Document Type

Dissertation

Degree

Doctor of Philosophy

Major

Psychology, Clinical-Community

Date of Defense

7-17-2014

Graduate Advisor

Kamila S. White, PhD

Committee

Steven Bruce, PhD

Zoe Peterson, PhD

Susan Kashubeck-West, PhD

Abstract

Binge eating is an impairing and prevalent problem. Theories of binge eating suggest negative affect is of primary importance in the development and maintenance of binge eating behavior. To date, investigations of binge eating have often examined depression, however relatively little is known about other psychological factors. The current study aimed to extend the literature by examining several psychological factors in relation to binge eating behavior. Specifically, the relation between binge eating behavior and three psychological factors, depression, anxiety and stress, were examined. Data were collected via online surveys from a community sample of men and women of diverse backgrounds.
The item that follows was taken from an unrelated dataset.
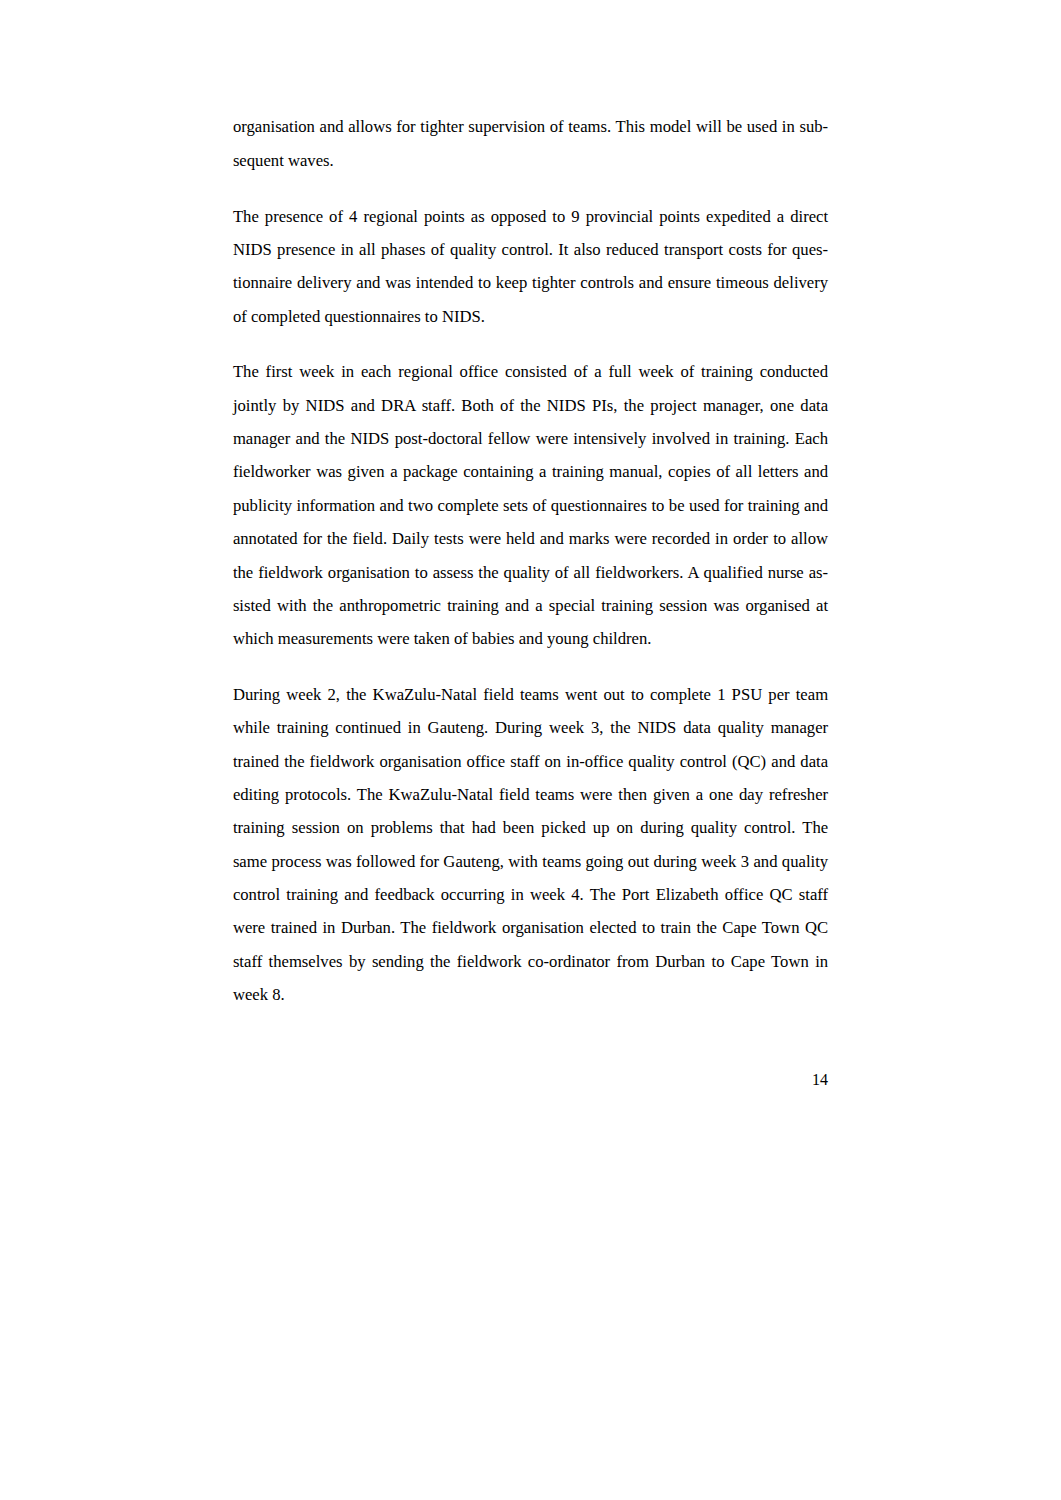organisation and allows for tighter supervision of teams. This model will be used in subsequent waves.
The presence of 4 regional points as opposed to 9 provincial points expedited a direct NIDS presence in all phases of quality control. It also reduced transport costs for questionnaire delivery and was intended to keep tighter controls and ensure timeous delivery of completed questionnaires to NIDS.
The first week in each regional office consisted of a full week of training conducted jointly by NIDS and DRA staff. Both of the NIDS PIs, the project manager, one data manager and the NIDS post-doctoral fellow were intensively involved in training. Each fieldworker was given a package containing a training manual, copies of all letters and publicity information and two complete sets of questionnaires to be used for training and annotated for the field. Daily tests were held and marks were recorded in order to allow the fieldwork organisation to assess the quality of all fieldworkers. A qualified nurse assisted with the anthropometric training and a special training session was organised at which measurements were taken of babies and young children.
During week 2, the KwaZulu-Natal field teams went out to complete 1 PSU per team while training continued in Gauteng. During week 3, the NIDS data quality manager trained the fieldwork organisation office staff on in-office quality control (QC) and data editing protocols. The KwaZulu-Natal field teams were then given a one day refresher training session on problems that had been picked up on during quality control. The same process was followed for Gauteng, with teams going out during week 3 and quality control training and feedback occurring in week 4. The Port Elizabeth office QC staff were trained in Durban. The fieldwork organisation elected to train the Cape Town QC staff themselves by sending the fieldwork co-ordinator from Durban to Cape Town in week 8.
14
The main study hypotheses were supported, indicating a unique relation between anxiety and binge eating, and between stress and binge eating, independent of the impact of depression. Additionally, secondary analyses supported the role of cognitive avoidance as a mediator in the relation of anxiety and binge eating. Hostility was also examined in relation to binge eating. The results of this study suggest a need for greater inclusivity (i.e., anxiety, stress) of dimensions of negative affect in examinations of binge eating. Further, focused attention regarding the role of anxiety may be important for future binge eating research.